19/11/2024
09/10/2023
O projeto “Várias Mãos, Uma Cultura: Retratos da Arte Popular Pernambucana” vem sendo desenvolvido em duas etapas. A primeira delas foi contemplada pelo edital do Funcultura (Fundo Pernambucano de Incentivo à Cultura) e resultou na produção e lançamento de cinco fascículos digitais, cada um dedicado a um artesão: Jaime Nicola (Jaboatão dos Guararapes), J. Borges (Bezerros), Cida Lima (Belo Jardim), Marcos de Sertânia (Sertânia) e Maria da Cruz (Petrolina).
Para desenvolver esse material, nossa equipe pegou a estrada em uma viagem de carro que partiu de Recife rumo ao Sertão.

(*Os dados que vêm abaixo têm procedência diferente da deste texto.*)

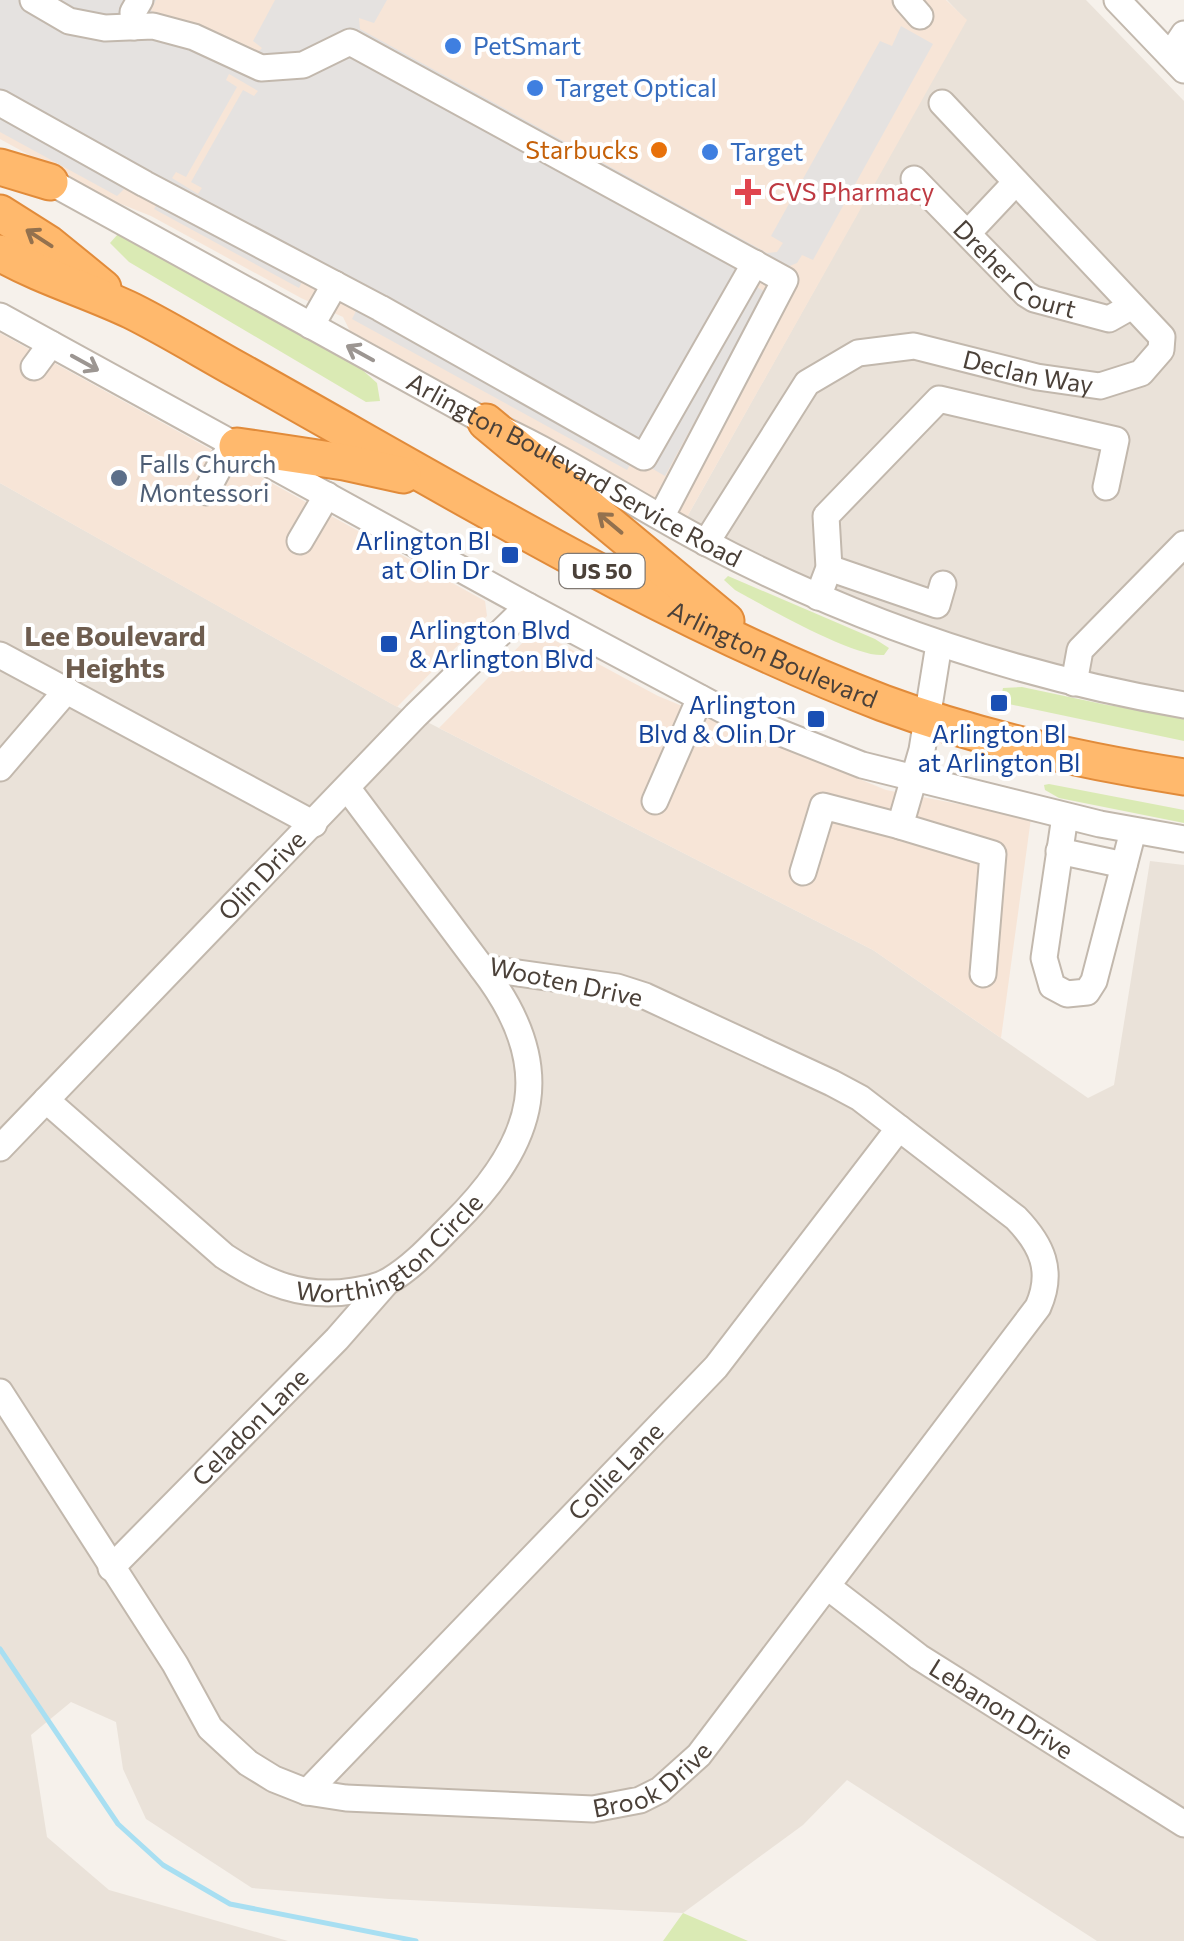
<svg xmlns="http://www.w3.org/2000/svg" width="1184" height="1941" font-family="Commissioner,sans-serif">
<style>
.residential{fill:#eae2d9}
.commercial{fill:#f7e5d7}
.green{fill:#daeab4}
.parking{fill:#e5e2e0;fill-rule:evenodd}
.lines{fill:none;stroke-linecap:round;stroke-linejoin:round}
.stream{stroke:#a8dff2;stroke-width:5}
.minor-casing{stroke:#c2b8ad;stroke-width:29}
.highway-casing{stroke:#e18b3a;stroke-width:39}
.minor{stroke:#fff;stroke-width:25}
.highway{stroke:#ffb96d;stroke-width:35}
.oneway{stroke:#93714e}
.oneway2{stroke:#9c9692}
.shop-dot{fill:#3f7fe0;stroke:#fff;stroke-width:4}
.food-dot{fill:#e8710a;stroke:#fff;stroke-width:4}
.health-dot{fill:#e0444e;stroke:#fff;stroke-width:4}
.service-dot{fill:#5c6f8a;stroke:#fff;stroke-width:4}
.transit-dot{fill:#1a4fb4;stroke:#fff;stroke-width:4}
.labels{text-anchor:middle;stroke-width:8;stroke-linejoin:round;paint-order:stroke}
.shield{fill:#fff;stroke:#817a74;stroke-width:2.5}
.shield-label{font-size:22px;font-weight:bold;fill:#4b4139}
.shop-label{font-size:25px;fill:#366cbe;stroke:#fff;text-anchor:start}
.food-label{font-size:25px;fill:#c56008;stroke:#fff;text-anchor:end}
.health-label{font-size:25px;fill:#be3a42;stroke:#fff;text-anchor:start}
.street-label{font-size:25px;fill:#4b4139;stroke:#fff}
.service-label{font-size:25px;fill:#4e5e75;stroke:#fff;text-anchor:start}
.transit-label{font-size:25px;fill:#164399;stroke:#fff;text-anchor:end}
.neighbourhood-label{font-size:28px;font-weight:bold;fill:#6e5d4f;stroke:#fff}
</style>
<rect width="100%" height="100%" fill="#f6f1eb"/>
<!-- residential -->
<path class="residential" d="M947,0H1086L1184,101V692L1060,665L977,643L881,610L809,579L687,517L966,20Z
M0,483L392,704L873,950L1088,1098L1114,1085L1150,861L1184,865V1941H1097L847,1780L803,1825L683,1913L389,1899L252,1888L146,1819L123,1769L116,1722L71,1702L31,1735L47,1837L109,1890L288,1941H0Z"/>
<!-- commercial -->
<path class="commercial" d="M0,0H946L967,20L687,517L350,331L343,317L301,298L151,216L111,200L0,139Z
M0,333L485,601L487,616L397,707L0,483Z
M535,630L658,696L886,790L1031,818L1001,1038L873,950L439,728Z"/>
<!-- green -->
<path class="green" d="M118,234L358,366L377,383L380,401L366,402L129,262L110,243Z
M728,576L875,639L889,648L884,655C855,658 764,606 735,590L724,580Z
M1022,687L1107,705L1184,716V741L1004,703L1001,698L1003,688Z
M1049,784L1184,810V823L1059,798L1045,790L1044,785Z
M683,1913L748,1941H663Z"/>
<!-- parking -->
<path class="parking" d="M0,0H156L151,10L153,13L187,21L255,55L262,48L253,41L275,0H387L374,23L359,18L360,29L767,253L777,252L783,243L771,236L880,41L892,46L901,26L933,44L813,260L802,255L797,263L757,279L754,285L765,292L665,476L634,458L627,470L352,319L358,307L304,278L299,288L154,209L161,197L128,185L117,196L0,132ZM229,74L258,91L254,96L243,90L191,182L202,188L198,194L172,178L176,172L186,177L237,87L226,80Z"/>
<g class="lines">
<!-- stream -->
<path class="stream" d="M0,1649L118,1824L163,1865L230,1904L416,1941"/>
<defs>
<g id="minor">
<path d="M33,0L69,21L105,28L153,26L194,37L261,68L303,65L350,42L785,280L661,517"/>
<path d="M906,0L920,16"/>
<path d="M1117,0L1184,70"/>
<path d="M134,27L133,12L140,0"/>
<path d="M1170,55L1184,34"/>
<path d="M0,103L145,184L380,308L644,457L755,263"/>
<path id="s1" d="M38,175L486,422C563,456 631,503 705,542C856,622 1016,676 1184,705"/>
<path id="s2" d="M914,179L1026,294L1034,299L1109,319L1132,306"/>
<path d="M968,233L1016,182"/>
<path d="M0,316L528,606L723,710L862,765L1100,824L1184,839"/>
<path d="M311,326L335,284"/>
<path d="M34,367L51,344"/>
<path d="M206,492L232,443"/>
<path d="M300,541L327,495"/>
<path id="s3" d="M706,543L807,383L858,353L914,346L1037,377L1100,386L1141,373L1161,350L1162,337L942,103"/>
<path d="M829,568L937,605L943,584"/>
<path d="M818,597L829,568L826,516L939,399L1116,440L1106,487"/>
<path d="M939,644L922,750L900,826L993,854L983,974"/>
<path d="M0,655L314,824"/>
<path d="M1074,683L1080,650L1184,544"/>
<path d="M0,768L67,690"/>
<path d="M655,801L700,698"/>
<path d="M1065,816L1044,958L1052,986L1067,994L1087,992L1094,981L1133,831"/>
<path d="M1059,851L1124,865"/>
<path d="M803,872L823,806L900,826"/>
<path id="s4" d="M46,1100L224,1256C265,1283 303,1299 353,1291C366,1289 379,1287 390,1280C414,1266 433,1244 453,1224C537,1141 558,1066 482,968"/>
<path id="s5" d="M0,1148L416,715L528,606"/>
<path id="s6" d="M0,1392L175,1664L210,1728L248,1763L274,1779L307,1792L346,1798L593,1809L640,1800L660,1790L699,1755L1038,1307C1054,1271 1042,1245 1016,1218L860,1098L832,1083L645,996L617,987L482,968L348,789"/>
<path id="s7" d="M111,1568L337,1339L386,1283"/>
<path id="s8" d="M828,1587L919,1657L1184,1824"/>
<path id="s9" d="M307,1792L716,1367L899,1128"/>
</g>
<g id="highway">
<path d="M0,167L50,182"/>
<path d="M0,213L49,244L103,288"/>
<path id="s10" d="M0,253C42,277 88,290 132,311C168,329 202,350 238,370C448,487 657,616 883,703C980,739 1082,761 1184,777"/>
<path d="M486,422L726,621"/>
<path d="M237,446L344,462L403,475"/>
</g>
</defs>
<!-- minor casing -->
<use href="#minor" class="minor-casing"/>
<!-- highway casing -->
<use href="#highway" class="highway-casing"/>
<!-- minor -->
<use href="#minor" class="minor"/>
<!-- highway -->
<use href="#highway" class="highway"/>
</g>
<!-- one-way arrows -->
<defs><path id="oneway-shaft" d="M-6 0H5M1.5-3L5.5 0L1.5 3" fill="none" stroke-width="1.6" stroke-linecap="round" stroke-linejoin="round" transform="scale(2.5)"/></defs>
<g class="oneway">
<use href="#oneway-shaft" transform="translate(39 238) rotate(-147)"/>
<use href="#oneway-shaft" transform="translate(610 523) rotate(-140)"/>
</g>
<g class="oneway2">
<use href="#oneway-shaft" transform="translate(360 353) rotate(-151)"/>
<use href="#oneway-shaft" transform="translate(85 363) rotate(29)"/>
</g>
<!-- markers -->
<g class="shop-dot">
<circle cx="453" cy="46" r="10"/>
<circle cx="535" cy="88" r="10"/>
<circle cx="710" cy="152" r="10"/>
</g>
<circle class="food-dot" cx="659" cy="150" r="10"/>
<path class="health-dot" d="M743 177h10v10h10v10h-10v10h-10v-10h-10v-10h10z"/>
<circle class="service-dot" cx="119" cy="478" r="10"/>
<g class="transit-dot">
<rect x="500" y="545" width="20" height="20" rx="5"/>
<rect x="379" y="634" width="20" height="20" rx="5"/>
<rect x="989" y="693" width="20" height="20" rx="5"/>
<rect x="806" y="709" width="20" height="20" rx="5"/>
</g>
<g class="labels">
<!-- shield labels -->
<rect class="shield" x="559.5" y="554" width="85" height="34" rx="8"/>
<g class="shield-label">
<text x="602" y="579">US 50</text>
</g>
<!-- shop labels -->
<g class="shop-label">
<text x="473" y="55">PetSmart</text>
<text x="555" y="97">Target Optical</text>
<text x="730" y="161">Target</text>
</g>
<!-- food labels -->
<g class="food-label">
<text x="639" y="159">Starbucks</text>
</g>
<!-- health labels -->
<g class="health-label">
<text x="768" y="201">CVS Pharmacy</text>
</g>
<!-- street labels -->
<g class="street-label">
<text dy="9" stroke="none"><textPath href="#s2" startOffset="138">Dreher Court</textPath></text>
<text dy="9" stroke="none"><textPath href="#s3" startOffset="422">Declan Way</textPath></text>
<text dy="9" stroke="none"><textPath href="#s1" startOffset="612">Arlington Boulevard Service Road</textPath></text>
<text dy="9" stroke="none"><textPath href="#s10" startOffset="872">Arlington Boulevard</textPath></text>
<text dy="9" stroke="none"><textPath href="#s5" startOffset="378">Olin Drive</textPath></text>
<text transform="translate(566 982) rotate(12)" y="9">Wooten Drive</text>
<text dy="9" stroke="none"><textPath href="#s4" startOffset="425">Worthington Circle</textPath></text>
<text dy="9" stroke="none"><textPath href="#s7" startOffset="198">Celadon Lane</textPath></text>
<text dy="9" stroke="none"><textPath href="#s9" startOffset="445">Collie Lane</textPath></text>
<text dy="9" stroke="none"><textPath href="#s8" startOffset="212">Lebanon Drive</textPath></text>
<text dy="9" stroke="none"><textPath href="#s6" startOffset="868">Brook Drive</textPath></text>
</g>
<!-- service labels -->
<g class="service-label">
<text x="139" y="473">Falls Church<tspan x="139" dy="29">Montessori</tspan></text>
</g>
<!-- transit labels -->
<g class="transit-label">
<text x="490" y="550">Arlington Bl<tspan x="490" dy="29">at Olin Dr</tspan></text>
<text x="409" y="639" text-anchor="start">Arlington Blvd<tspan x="409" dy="29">&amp; Arlington Blvd</tspan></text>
<text x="796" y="714">Arlington<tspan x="796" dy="29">Blvd &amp; Olin Dr</tspan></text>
<text x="999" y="743" text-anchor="middle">Arlington Bl<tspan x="999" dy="29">at Arlington Bl</tspan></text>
</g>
<!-- neighbourhood labels -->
<g class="neighbourhood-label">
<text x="115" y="646">Lee Boulevard<tspan x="115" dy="32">Heights</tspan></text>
</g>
</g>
</svg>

Foram quatro dias intensos de muita estrada e pesquisa. Já havíamos entrevistado Jaime Nicola e J. Borges, por estarem mais próximos da capital. Nessa viagem, nossa primeira parada foi em Belo Jardim, onde fomos conhecer de perto o trabalho de Cida Lima. Chegamos no final do dia e, logo na manhã seguinte, seguimos para o Sítio Rodrigues, local onde Cida mora e trabalha. Ela começou a moldar o barro ainda criança, mas foi com o apoio de um projeto da empresa Moura que ganhou destaque com suas peças de cerâmica decorativa.
De lá, seguimos para Sertânia. Lá, além de compartilhar sua trajetória conosco, Marcos nos apresentou um projeto arquitetônico em andamento: um ateliê-galeria que pretende se tornar um ponto de referência para os artesãos da região. Depois de provar um delicioso bode num restaurante simples e acolhedor da cidade de um amigo de Marcos, seguimos viagem e pernoitamos em Salgueiro.
Nossa última parada foi em Petrolina, onde fomos recebidos por Maria da Cruz no Centro de Arte e Cultura Ana das Carrancas. Ela abriu os portões inicialmente um pouco desconfiada, mas logo abriu os braços e o coração para nossa equipe. A visita foi leve e afetiva. Tivemos a sorte de também podermos ver a exposição “Nas Dobras do Tempo”, sobre Ana das Carrancas, em cartaz no Sesc Petrolina. À noite, parte da equipe retornou a Recife, enquanto eu permaneci por mais um tempo para aprofundar a pesquisa nos museus e espaços culturais e conhecer melhor a cidade natal do meu marido.
Esse projeto foi desenvolvido para criar um acervo pessoal de cada artesão, reunindo narrativas contadas por eles e por pessoas que fizeram parte da sua trajetória. Também resgatamos imagens de acervos pessoais e registros feitos pela fotógrafa. Para a nossa equipe essa viagem foi além de um projeto. Foi uma imersão na nossa história e na alma do nosso estado, foi um resgate a nossa cultura e para ficar ainda mais especial, foi carregada de afetos.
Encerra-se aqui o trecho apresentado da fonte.